City Disputes Basis of CVRA Claim
Apr 15, 2026 08:50AM ● By Susan Meeker
Logo courtesy of the City of Live Oak
LIVE OAK, CA (MPG) - The City of Live Oak is challenging the basis of a California Voting Rights Act complaint, arguing in a newly released letter that the city’s single precinct structure makes it impossible to prove racially polarized voting, a key element in CVRA litigation.
In an April 3 letter to voting rights attorney Kevin Shenkman, Special Counsel Martin Koczanowicz said Shenkman’s March 13 demand offered general assertions but no data showing that Latino voters in Live Oak are politically cohesive or that their preferred candidates are routinely defeated by bloc voting from other voters. Koczanowicz wrote that because the city has only one voting precinct, there is no way to perform any statistical analysis to determine whether polarized voting exists.
Shenkman’s demand, sent on behalf of the Southwest Voter Registration Education Project and Live Oak resident Cruz Mora, gives the city until May 5 to adopt a resolution of intent to transition to district elections or face a lawsuit.

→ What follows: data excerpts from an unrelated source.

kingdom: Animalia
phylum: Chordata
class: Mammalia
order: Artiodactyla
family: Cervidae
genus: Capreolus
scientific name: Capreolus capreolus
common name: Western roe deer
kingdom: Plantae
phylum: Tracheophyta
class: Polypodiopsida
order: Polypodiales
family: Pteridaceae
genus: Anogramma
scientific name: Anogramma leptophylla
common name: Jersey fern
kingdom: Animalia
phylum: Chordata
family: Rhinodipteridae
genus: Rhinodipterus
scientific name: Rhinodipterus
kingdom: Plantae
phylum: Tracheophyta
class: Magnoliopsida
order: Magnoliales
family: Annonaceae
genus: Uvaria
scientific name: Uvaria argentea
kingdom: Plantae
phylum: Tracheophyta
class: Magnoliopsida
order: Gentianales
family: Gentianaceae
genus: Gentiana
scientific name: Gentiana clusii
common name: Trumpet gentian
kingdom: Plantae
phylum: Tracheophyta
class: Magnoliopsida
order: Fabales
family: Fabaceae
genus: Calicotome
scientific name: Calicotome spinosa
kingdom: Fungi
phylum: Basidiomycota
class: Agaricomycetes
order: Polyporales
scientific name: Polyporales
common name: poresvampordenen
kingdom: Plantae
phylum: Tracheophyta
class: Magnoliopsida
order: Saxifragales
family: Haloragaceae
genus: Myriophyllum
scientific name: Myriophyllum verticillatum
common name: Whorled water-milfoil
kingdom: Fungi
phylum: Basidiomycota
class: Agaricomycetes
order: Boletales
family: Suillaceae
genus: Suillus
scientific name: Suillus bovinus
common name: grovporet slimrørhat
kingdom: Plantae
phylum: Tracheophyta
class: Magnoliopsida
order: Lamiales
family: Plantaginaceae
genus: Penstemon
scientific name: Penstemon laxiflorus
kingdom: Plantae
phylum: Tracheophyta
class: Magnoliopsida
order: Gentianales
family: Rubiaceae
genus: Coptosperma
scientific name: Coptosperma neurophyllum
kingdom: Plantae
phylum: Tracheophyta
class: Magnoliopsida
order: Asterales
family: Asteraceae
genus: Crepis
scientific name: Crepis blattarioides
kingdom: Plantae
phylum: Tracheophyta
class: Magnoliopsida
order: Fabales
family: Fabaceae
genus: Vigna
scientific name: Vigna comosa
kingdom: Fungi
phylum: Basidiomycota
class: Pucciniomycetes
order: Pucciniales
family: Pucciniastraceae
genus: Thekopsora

Mora, 26, is a Live Oak High School graduate with a bachelor’s degree in public administration from California State University, Chico. He works as an analyst for the State of California and serves on the Sutter County Democratic Central Committee. Mora has run for City Council four times, most recently finishing third in a five‑candidate race.
While city council races are nonpartisan, Sutter County’s February 2025 registration report showed 42 percent Republican and 29 percent Democratic voters, with overall registration at 81.56 percent. In CVRA cases, partisan data is sometimes cited to illustrate voting patterns, though courts focus primarily on race rather than party affiliation.
The city’s April 3 letter outlines three questions it says must be answered affirmatively for a CVRA claim to move forward: whether the protected class votes as a bloc, whether the non‑protected class votes as a bloc to defeat the protected class’s preferred candidates, and whether another election system would give the protected class a better opportunity to elect those candidates. With a single precinct, Koczanowicz wrote, there is no data that can be extrapolated to answer those questions.
Several small cities have already faced CVRA challenges and voluntarily shifted to district elections, including Guadalupe, population about 7,000, which adopted districts in 2018 after receiving a demand letter, according to City of Guadalupe Resolution 2018‑13. The City of Coalinga, population roughly 8,000 at the time, also transitioned to district elections after receiving a CVRA demand letter, with its city attorney advising the Coalinga City Council in 2015 that the city was unlikely to prevail if sued. Both cities cited the cost of litigation and the CVRA’s “low legal threshold” in their decisions to switch, and neither attempted to defend their at-large systems in court.
Small school districts have also been required to end at-large elections under the CVRA, including Ramona Unified School District, where a judge in the Jauregui v. City of Palmdale case accepted testimony from voting rights statisticians hired by the plaintiffs who determine voting patterns. The court in 2014 found that their analysis was sufficient even with very limited precinct data.
Live Oak’s April 3 response follows a similar letter the city sent in January rejecting Mora’s earlier demand. In that correspondence, Koczanowicz said Mora had not identified which minority group was allegedly disenfranchised and had provided no demographic or election data to support his claim. The city maintains that neither Mora nor Shenkman has supplied the evidence needed to demonstrate racially polarized voting.
Shenkman, who has litigated more than 175 CVRA cases statewide, has warned that if the city does not adopt a resolution of intent by May 5, he will seek judicial relief.